Saved entries:
=====

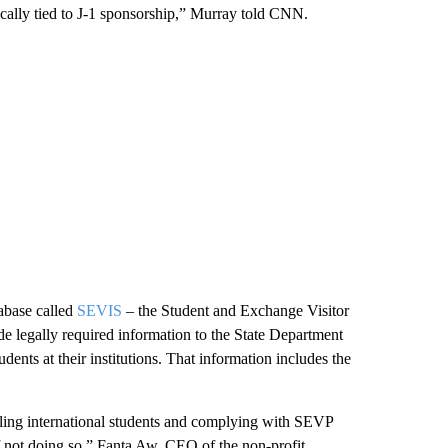
ically tied to J-1 sponsorship,” Murray told CNN.
tabase called
SEVIS
– the Student and Exchange Visitor
de legally required information to the State Department
ents at their institutions. That information includes the
olling international students and complying with SEVP
 not doing so,” Fanta Aw, CEO of the non-profit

=====

> _YOUR ASSIGNMENT_
Your answer must be an exact copy of every entry, with the pictures left out.

> _ANSWER TO THIS EXERCISE_
ically tied to J-1 sponsorship,” Murray told CNN.
tabase called
SEVIS
– the Student and Exchange Visitor
de legally required information to the State Department
ents at their institutions. That information includes the
olling international students and complying with SEVP
 not doing so,” Fanta Aw, CEO of the non-profit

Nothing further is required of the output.